Une histoire qui créé la stupéfaction sur le web
L'affaire des deux femmes d'Inzegane n'a pas tardé à provoquer un tollé sur les réseaux sociaux. Une pétition sur Avaaz a été créée pour appeler à la libération immédiate des deux femmes.
La pétition signale que "c'est une atteinte aux libertés individuelles et aux droits de l'Homme" et constitue une "régression et un cas qui ouvre la voie à ceux qui veulent s'insurger en moralisateurs ou prêcheurs pour imposer leurs propres lois ". Le président de la section d'Agadir de l'AMDH ajoute: "Aucun texte de la constitution ne définit des critères relatifs à la tenue vestimentaire des Marocains".
Lina Bikiche
Lina Bikiche, vlogueuse (blogueuse vidéo) marocaine installée en France, a posté un cliché d'elle-même, les aisselles non épilées, pour dénoncer le machisme derrière ce procès."Au Maroc, si tu veux être une femme libre et indépendante, mieux vaut être un homme", affirme-t-elle sur sa photo, appelant les femmes marocaines à se solidariser et à se révolter et clamer haut et fort que "porter une robe n'est pas un crime !"

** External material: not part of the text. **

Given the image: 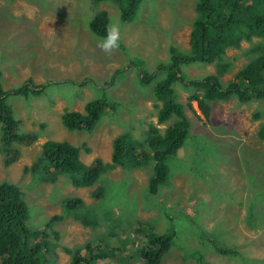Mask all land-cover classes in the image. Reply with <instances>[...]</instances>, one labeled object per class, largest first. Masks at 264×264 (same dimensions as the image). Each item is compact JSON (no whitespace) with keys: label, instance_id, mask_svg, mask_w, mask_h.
<instances>
[{"label":"rangeland","instance_id":"obj_1","mask_svg":"<svg viewBox=\"0 0 264 264\" xmlns=\"http://www.w3.org/2000/svg\"><path fill=\"white\" fill-rule=\"evenodd\" d=\"M197 2L141 0L132 20L123 21L115 0H0L3 87L18 89L30 79L43 86L40 94L9 97L22 132L39 137L31 144H17L21 157L10 166L0 152V182H13L24 192L30 243L47 241L52 263L68 264L71 255L65 247L89 241L99 251L110 252L101 264L119 263L118 256L131 254L140 263L135 254L155 232L174 234L162 264H200V258L203 264H264V140L257 134L264 123V99L217 100L206 118L196 101L194 110L186 105L193 91L179 82L178 100L186 105L191 130L168 160V184L150 193L153 159L138 157V164L112 166L113 141L120 134H128L150 153L152 127L163 133L174 121L158 122L161 101L154 89L166 73L159 66L170 63V47L190 48ZM103 10L109 22L118 20L120 25V47L112 55L96 46L104 36L89 27ZM259 43L254 38L227 50L224 83L254 57ZM217 71V63L182 65L187 79ZM94 100L108 102L94 130H68L63 113L83 112ZM48 140L68 141L81 148L84 162L100 157L108 168L89 187L76 186L64 174L55 182L44 180L31 166ZM101 188L103 196L95 197ZM70 197L84 199L82 211L95 224H84L79 215L64 210ZM56 214L63 219L46 229ZM43 229L46 235L39 237ZM216 246L231 251L222 253Z\"/></svg>","mask_w":264,"mask_h":264},{"label":"trees","instance_id":"obj_2","mask_svg":"<svg viewBox=\"0 0 264 264\" xmlns=\"http://www.w3.org/2000/svg\"><path fill=\"white\" fill-rule=\"evenodd\" d=\"M115 1L121 9L122 20L130 21L141 0ZM196 8L198 15L193 22L189 50L170 47V63L159 66L166 73L154 89L155 97L161 101L158 122L163 124L175 118L174 121L163 133L158 126L152 127L147 140L150 153L145 151L144 145L132 142L125 133L113 141L112 166L135 165L140 160L153 159L154 173L148 185L150 193L153 194L158 193L161 186L168 184V160L184 146L190 134L191 120L186 113V105L193 109V102L196 101L203 115L209 118L212 103L217 100H228L233 96L242 102L264 99V0H198ZM108 22V13L103 10L90 21L89 27L95 34L105 36ZM254 38H258L260 42L255 48L254 57L235 74L234 79L224 83L222 75L229 69V64L224 61L227 50L231 47L240 48L242 41H252ZM196 62L217 63L218 71L201 79L184 78L182 65ZM2 75L0 71V152L3 163L10 166L21 157L17 144H31L39 134L22 132L9 97L13 94L27 97L40 94L43 86L34 84L30 79L18 89L6 90ZM145 76L147 79L150 75ZM179 82L193 91L186 105L178 100L176 84ZM107 108L106 100H94L86 105L83 112L67 110L63 113L62 120L68 130L85 129L92 132ZM254 116L259 118L260 113ZM257 134L264 140V123ZM80 150V147L68 141L48 140L43 144L42 153L32 164L31 170L40 173L42 179L47 181L55 182L64 174L71 176L78 187L93 186L108 165L100 157L91 163L84 162ZM138 157H141L140 160ZM103 193L102 188L98 189L95 197L100 198ZM83 208L85 201L82 197H70L64 201L65 211L79 215L84 224H95V220L82 211ZM63 217L62 214L54 215L46 229ZM28 220L29 206L22 189L10 181L0 182V264H55L50 261L47 241L30 243ZM113 225L116 226L115 223ZM46 229L39 230V237L46 235ZM173 236L172 233H151L145 245L135 254L134 258L140 259V263L133 261L131 254L118 256L119 263L103 264H162L165 254L173 244ZM216 249L222 253L231 251L220 246H216ZM65 250L71 255L68 264H101L100 260L110 254L99 251L91 241L85 245L65 247ZM200 264H203L201 258Z\"/></svg>","mask_w":264,"mask_h":264},{"label":"clouds","instance_id":"obj_3","mask_svg":"<svg viewBox=\"0 0 264 264\" xmlns=\"http://www.w3.org/2000/svg\"><path fill=\"white\" fill-rule=\"evenodd\" d=\"M121 33L119 21H110L104 38L97 41V47L106 55H112L120 47Z\"/></svg>","mask_w":264,"mask_h":264}]
</instances>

Du côté de la défense, l'avocat Ali Ammar, auquel la LDDF a confié l'affaire, est décidé à soutenir les deux jeunes accusées jusqu'au bout. Il sera épaulé par "plusieurs associations féministes qui veulent se constituer en partie civile pour tenir tête à ce jugement", a affirmé l'avocat. Pour lui, cette affaire est "extrêmement dangereuse". "L'Etat laisse de côté son rôle et permet aux extrémistes de décider à sa place".
"Je crains que la sphère religieuse ne soit sujet de compétitivité entre les organisations islamistes et l'Etat", s'inquiète Ali Ammar qui pense que "le citoyen pourrait être à la merci de regroupements islamistes qui se donneraient le droit de juger sa tenue, ses opinions et son comportement" alors que cette liberté est garantie par la Constitution du pays.
Mise à jour | Par ailleurs, le verdict du procès des deux jeunes femmes a été reporté au 13 juillet.